Таким образом, чтобы возобновить и укрепить порядок в обществе, в определенное время в границах ритуала дозволяется отклонение от него, упразднение его, то есть возвращение в предшествующее устроению космоса докультурное состояние. Но творение космоса всегда связывается с преодолением хаоса, а преодоление хаоса, в свою очередь, становится возможным через преступление, смерть одного из членов сообщества. Естественно, что логика мифа требовала утверждения такой картины мира, в которой старая империя связывалась с хаосом. Она должна уйти в прошлое. Предполагается, что на месте упраздненной империи возникнет новый революционный космос. Но сотворение этого космоса возможно лишь в акте жертвоприношения. Поэтому печать ритуала всегда лежит на революционных фильмах, воссоздающих атмосферу праздника. Праздник означал переход от старого распадающегося космоса к космосу новому, который участники праздника, ориентируясь на образы великих и обожествленных предков, должны будут возвести заново.
Отечественный экран возвращал ушедшие в прошлое символические формы выражения. Строительство завода, создание колхоза или основание нового города, как это происходит в фильме Александра Довженко «Аэроград» или в фильме Фридриха Эрмлера «Крестьяне», получали символическую интерпретацию. Они как раз и означали возведение нового космоса. Однако каждый раз это возведение оказывалось возможным в результате жертвоприношения. Поэтому праздничный оптимизм всегда имеет танатологическую основу. Жертвой в этих фильмах, как правило, является или человек, которому удается сплотить коллектив и выразить его порыв к новой жизни, или же человек, который обладает потенциалом вождя, но по какой-то причине, часто по причине происков врагов, не успевает этот потенциал реализовать. Тем не менее его смерть при сотворении нового космоса становится мощной мобилизующей силой.

[Сохранённые строки]
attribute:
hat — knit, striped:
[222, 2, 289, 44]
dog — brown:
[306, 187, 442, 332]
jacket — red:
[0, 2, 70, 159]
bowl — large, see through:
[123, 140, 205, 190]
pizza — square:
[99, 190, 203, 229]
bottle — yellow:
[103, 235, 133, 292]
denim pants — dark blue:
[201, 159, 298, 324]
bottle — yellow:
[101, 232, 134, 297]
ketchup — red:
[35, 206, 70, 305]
==
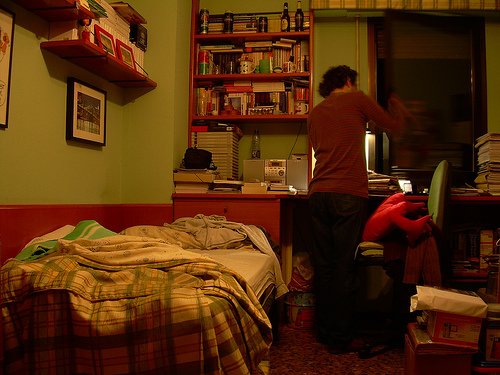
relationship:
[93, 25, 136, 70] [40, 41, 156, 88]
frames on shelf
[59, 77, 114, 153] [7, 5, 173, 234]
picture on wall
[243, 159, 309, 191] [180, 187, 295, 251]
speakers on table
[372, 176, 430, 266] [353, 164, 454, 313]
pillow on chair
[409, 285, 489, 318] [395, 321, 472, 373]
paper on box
---
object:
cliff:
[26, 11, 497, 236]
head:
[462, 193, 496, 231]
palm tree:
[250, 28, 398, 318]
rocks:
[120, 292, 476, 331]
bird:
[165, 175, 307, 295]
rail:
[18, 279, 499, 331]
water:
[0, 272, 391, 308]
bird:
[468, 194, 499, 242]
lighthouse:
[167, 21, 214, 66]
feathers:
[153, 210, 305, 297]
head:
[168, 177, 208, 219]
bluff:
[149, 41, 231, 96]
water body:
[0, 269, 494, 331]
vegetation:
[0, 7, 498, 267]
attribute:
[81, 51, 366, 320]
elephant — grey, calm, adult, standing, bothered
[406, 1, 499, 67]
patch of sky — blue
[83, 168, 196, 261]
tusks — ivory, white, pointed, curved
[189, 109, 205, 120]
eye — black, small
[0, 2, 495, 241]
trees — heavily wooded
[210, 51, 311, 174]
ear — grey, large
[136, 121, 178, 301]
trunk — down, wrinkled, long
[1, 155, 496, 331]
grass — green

▶ [Цель задания]: Повторите дословно отрывок из текста о ритуале в революционном кино, начиная со слов «Отечественный экран возвращал» и до слов «мощной мобилизующей силой.» включительно.

▶ [Ваше решение]:
Отечественный экран возвращал ушедшие в прошлое символические формы выражения. Строительство завода, создание колхоза или основание нового города, как это происходит в фильме Александра Довженко «Аэроград» или в фильме Фридриха Эрмлера «Крестьяне», получали символическую интерпретацию. Они как раз и означали возведение нового космоса. Однако каждый раз это возведение оказывалось возможным в результате жертвоприношения. Поэтому праздничный оптимизм всегда имеет танатологическую основу. Жертвой в этих фильмах, как правило, является или человек, которому удается сплотить коллектив и выразить его порыв к новой жизни, или же человек, который обладает потенциалом вождя, но по какой-то причине, часто по причине происков врагов, не успевает этот потенциал реализовать. Тем не менее его смерть при сотворении нового космоса становится мощной мобилизующей силой.